Helen Mirren, playing a tough mean rootin’, tootin’, shootin’, Fig Newton killer, in “RED 2”:

“My character’s a retired MI-5 agent with good marksmanship specialty who still wants in on the game. They taught me on a shooting range with real guns. I didn’t feel silly handling them because I’ve done many things where I felt sillier. After my training, guys on the set helped. The ammunition’s quite clunky. In actual fact, I’m against guns.”

The perennial Queen Elizabeth, whose show about HM was a London hit and “might come to New York end of next year,” looked glamorous. Long blond hair, beige sweater outfit. Her Majesty Helen pulled her dress back for me to read the label. Tory Burch. And whose sweater? She removed it and we read “Kate Spade.” Somehow I couldn’t see that happening in Buckingham.

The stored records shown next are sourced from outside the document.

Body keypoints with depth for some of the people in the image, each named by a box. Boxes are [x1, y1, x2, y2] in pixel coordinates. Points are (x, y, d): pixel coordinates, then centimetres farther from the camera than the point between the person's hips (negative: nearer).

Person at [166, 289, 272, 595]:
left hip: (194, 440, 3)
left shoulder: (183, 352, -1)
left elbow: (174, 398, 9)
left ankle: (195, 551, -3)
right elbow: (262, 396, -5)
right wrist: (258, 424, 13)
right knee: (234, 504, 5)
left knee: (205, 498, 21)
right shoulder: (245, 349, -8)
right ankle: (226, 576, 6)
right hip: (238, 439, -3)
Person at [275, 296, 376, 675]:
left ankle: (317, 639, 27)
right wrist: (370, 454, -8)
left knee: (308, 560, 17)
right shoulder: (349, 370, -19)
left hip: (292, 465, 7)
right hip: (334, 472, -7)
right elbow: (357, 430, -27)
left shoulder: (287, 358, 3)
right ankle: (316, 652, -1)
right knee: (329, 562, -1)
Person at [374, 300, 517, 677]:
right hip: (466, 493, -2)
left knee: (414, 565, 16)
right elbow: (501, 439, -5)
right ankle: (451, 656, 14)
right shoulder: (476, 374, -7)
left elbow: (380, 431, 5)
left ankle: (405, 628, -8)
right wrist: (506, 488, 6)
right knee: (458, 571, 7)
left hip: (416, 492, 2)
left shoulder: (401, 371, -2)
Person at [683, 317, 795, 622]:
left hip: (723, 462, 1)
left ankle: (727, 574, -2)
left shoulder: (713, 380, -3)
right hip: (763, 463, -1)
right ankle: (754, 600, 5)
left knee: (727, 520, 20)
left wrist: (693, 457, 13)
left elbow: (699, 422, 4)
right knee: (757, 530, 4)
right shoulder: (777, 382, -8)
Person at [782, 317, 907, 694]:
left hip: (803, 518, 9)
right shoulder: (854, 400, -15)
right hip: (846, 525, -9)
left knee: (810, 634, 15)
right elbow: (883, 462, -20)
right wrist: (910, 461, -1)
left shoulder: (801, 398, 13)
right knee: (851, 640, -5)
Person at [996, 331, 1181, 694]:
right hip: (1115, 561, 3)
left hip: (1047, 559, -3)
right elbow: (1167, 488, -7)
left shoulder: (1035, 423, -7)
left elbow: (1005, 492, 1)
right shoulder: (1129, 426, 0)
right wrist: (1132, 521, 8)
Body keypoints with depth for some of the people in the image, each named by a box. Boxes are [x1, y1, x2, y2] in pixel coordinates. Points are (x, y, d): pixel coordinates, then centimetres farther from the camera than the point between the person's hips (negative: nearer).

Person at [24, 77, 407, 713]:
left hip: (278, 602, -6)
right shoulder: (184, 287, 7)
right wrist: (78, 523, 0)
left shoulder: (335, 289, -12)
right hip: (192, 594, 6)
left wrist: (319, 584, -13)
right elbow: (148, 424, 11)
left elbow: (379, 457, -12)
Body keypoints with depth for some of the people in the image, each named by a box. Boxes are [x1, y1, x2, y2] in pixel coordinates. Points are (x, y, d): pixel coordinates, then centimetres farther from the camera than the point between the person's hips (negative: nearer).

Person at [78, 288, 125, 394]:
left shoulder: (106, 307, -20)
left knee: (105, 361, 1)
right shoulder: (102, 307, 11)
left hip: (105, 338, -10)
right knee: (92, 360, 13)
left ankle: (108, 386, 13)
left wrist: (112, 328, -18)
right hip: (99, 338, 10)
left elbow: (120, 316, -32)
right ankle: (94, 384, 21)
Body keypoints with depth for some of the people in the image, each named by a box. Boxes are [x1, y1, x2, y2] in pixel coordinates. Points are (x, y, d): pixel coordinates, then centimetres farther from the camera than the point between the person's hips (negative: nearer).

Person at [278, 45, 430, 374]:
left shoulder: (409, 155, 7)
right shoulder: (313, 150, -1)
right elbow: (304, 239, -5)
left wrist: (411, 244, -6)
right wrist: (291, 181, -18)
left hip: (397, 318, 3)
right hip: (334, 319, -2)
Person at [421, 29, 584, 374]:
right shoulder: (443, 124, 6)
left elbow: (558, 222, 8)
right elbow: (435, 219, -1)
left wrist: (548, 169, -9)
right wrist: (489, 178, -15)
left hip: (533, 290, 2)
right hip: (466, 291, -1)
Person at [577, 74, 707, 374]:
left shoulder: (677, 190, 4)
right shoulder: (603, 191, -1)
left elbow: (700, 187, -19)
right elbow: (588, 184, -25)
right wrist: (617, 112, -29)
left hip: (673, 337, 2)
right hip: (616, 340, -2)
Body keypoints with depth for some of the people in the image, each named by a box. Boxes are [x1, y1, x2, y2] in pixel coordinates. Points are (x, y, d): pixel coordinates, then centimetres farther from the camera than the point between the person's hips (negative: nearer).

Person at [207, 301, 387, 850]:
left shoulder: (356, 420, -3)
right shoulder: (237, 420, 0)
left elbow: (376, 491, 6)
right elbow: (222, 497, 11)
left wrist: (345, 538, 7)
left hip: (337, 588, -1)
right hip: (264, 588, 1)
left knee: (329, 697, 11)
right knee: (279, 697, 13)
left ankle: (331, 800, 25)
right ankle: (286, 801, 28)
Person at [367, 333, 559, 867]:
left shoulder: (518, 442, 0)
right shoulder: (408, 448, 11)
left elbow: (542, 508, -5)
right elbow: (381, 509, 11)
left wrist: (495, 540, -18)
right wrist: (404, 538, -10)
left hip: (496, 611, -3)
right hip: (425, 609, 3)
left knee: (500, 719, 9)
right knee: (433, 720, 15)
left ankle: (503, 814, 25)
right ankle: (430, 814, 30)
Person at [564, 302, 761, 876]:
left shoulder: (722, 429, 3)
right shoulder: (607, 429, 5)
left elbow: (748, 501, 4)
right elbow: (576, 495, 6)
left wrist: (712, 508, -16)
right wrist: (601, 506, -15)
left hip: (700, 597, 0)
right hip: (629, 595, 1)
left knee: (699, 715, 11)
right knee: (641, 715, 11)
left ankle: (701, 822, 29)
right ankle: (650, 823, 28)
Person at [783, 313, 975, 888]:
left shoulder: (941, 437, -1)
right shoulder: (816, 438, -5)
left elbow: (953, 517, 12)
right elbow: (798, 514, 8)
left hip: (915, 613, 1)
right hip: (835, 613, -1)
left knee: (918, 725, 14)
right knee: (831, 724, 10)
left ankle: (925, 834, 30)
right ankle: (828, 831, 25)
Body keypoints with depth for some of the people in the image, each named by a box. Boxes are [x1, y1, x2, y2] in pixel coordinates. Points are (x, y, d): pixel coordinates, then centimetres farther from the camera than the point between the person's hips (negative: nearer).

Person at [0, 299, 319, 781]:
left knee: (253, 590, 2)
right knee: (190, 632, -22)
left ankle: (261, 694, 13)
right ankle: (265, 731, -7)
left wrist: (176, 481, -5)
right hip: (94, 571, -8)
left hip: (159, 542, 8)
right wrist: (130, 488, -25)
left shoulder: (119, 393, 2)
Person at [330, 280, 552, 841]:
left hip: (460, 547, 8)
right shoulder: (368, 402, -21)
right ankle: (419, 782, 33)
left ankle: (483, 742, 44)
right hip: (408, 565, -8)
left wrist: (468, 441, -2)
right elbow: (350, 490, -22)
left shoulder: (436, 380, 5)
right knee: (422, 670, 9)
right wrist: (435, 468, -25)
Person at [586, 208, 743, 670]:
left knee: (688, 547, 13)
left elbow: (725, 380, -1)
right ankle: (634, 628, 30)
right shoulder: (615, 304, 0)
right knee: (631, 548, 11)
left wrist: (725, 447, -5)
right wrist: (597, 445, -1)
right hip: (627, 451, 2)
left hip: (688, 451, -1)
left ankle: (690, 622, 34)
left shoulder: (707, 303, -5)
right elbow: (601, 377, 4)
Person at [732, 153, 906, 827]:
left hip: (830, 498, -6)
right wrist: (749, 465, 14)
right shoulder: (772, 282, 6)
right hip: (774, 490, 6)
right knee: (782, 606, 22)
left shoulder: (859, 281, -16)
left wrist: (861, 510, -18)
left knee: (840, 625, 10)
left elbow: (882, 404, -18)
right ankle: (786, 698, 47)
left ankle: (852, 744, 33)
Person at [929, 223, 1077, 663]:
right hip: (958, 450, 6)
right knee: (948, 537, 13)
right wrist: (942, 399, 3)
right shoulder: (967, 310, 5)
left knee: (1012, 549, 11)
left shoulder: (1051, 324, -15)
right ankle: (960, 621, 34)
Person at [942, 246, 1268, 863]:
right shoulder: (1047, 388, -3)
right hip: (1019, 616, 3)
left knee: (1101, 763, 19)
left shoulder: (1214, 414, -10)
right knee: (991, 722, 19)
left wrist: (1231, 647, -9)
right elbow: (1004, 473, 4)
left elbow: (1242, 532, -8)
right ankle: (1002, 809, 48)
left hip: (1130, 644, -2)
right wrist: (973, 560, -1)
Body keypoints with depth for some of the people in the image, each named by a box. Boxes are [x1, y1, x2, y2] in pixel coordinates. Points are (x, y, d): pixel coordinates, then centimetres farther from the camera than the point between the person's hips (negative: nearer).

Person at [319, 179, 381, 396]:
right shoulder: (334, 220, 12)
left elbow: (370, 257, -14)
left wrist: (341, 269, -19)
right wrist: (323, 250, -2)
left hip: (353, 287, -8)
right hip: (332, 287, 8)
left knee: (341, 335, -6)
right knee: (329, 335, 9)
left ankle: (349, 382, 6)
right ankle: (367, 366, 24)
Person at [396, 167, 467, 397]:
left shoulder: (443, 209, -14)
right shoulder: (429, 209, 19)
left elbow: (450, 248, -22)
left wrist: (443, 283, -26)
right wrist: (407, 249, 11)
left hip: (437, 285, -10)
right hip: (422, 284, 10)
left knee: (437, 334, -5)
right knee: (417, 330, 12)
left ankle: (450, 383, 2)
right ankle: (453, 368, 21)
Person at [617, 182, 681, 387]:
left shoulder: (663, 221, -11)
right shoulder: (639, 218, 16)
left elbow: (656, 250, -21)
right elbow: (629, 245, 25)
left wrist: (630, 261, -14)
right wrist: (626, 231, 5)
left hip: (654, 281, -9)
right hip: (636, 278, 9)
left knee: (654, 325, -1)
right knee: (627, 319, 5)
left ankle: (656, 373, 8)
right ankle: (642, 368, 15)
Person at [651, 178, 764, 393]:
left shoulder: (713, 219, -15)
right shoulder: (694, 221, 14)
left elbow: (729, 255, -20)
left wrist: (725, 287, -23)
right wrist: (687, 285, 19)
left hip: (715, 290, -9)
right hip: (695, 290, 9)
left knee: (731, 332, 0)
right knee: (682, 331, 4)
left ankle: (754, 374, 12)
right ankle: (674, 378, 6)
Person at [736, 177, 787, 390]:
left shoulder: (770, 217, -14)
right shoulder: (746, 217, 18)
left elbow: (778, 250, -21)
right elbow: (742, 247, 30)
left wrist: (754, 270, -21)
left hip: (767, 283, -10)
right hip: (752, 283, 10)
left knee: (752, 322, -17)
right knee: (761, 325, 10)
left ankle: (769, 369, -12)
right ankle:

In this movie, Bruce Willis, playing a retired CIA agent who can kill an entire army single-handedly, said: “It’s 1985’s anniversary of my first day that I first began the first ‘Die Hard.’ I didn’t think much of it then. The director walked me through it, saying, ‘Do this . . . do that . . .’ I did it. I was a kid. I still had my New Jersey attitude. I also didn’t know what I was doing.”

He now knows what he’s doing. “What I’m proud of today is my new beautiful wife and our 14-month-old daughter, Mabel Ray. I talk to her, play with her, walk with her. You know what? I’m happy.”

Mary-Louise Parker, playing Bruce’s love interest: “In my early days, I auditioned all the time. Out of money, I’d walk to the next one, four to five a day.

“I was so excited. I shared a one-bedroom with four girls.”

Actor’s back

Following Charles Grodin news yesterday, he wants it known that, come fall, after centuries of no filmmaking, he’ll play Naomi Watts’ pa and Ben Stiller’s pa-in-law in “While We’re Young.” Noah Baumbach directs, Scott Rudin produces, shoots in New York and, except that his kid Marion’s writing a book, enough about him.

Spotlight’s on better cinema

As today’s Hollywood films sink down the toilet, comes Aug. 5 a TV doc on yesterday’s Hollywood history. We’re talking atypical movie stars — Gene Hackman, Dustin Hoffman, — who changed the old studio system to new cinema properties like “Midnight Cowboy,” “The Graduate,” “Bonnie and Clyde,” “Butch Cassidy and the Sundance Kid.”

And instead today we have? FX, car crashes, train derailments, computer-generated explosions, naked bodies, dirty words, filthy scenes, zero plots and flicks nobody’s going to see.

Unlikely pair

Wednesday. The Century Club. Lunchtime. Spitzer seated. In came Pataki, whom he succeeded and who then succeeded in going out of his way to avoid Spitzer. When former Gov. George Pataki was seated, ex-Gov. Eliot Spitzer hoisted himself to go over to say, “Hello, Governor.” Friendship friendship, just a perfect blendship.

Sad farewell

Page Morton Black, who immortalized her husband’s Chock full O’Nuts jingle, just left us. Giuliani sang it when she visited City Hall; Cardinal O’Connor sang it at her charity event. She worked for no money seven days a week chairing the Parkinson Foundation. She helped everyone. She never forgot a birthday or holiday. Even her rep, Sy Presten, worked for her for free. We loved her.

Water pride

Dentist Paul Tanners owns bottled water AquaForte. On Montauk Highway, in the intense heat, he was stuck by a fender-bender. Sidelined roadside drivers and passengers in the accident stood sweltering. Opening his trunk, the doc dispensed water bottles. Gratis. One grateful socialite handed him a buck.

Only in New York, kids, only in New York.